Usually, when I talk with someone about foam rolling, they seem to think that it’s only good for their hamstrings and IT band. If that’s all you’re using it for, you’re missing out!

We usually start patients off with a firm, smooth foam roller. When this becomes too easy, you can graduate to a textured or bumpy foam roller. Some patients will even use a similarly sized piece of PVC pipe, but I would not recommend starting there.

Start by sitting on the floor with the foam roller at your ankles and work up into your calves. You’ll find some sore spots, for sure. You can increase the pressure by crossing your legs and doing one at a time, or lessen the pressure by holding more of your body weight on your arms.

Continue on into the hamstrings, then cross one leg over the opposite knee and get into the glute and hip. You can then straighten out your legs and get into the lower, mid, and upper back.
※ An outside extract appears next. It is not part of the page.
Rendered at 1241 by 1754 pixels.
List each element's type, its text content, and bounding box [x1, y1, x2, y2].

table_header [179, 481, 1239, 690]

Turn over onto your stomach and get your thighs. You can get more of your thighs by turning your feet in and out and then rolling. This will help you get more specifically the inner and outer thigh.

Lastly (and most painfully), work your IT bands and hips from a side position. This is usually the most painful, so many people stop foam rolling after feeling this. If done consistently, the pain and soreness will continue to become less of a factor every time you foam roll. If you’re inconsistent, every time will be like the first time and you’ll continue to feel pain.

I use foam rolling pre-run and even post-run to work out any areas of tightness. You’ll see improvement in post-run recovery and in range of motion if you’re foam rolling on a regular basis.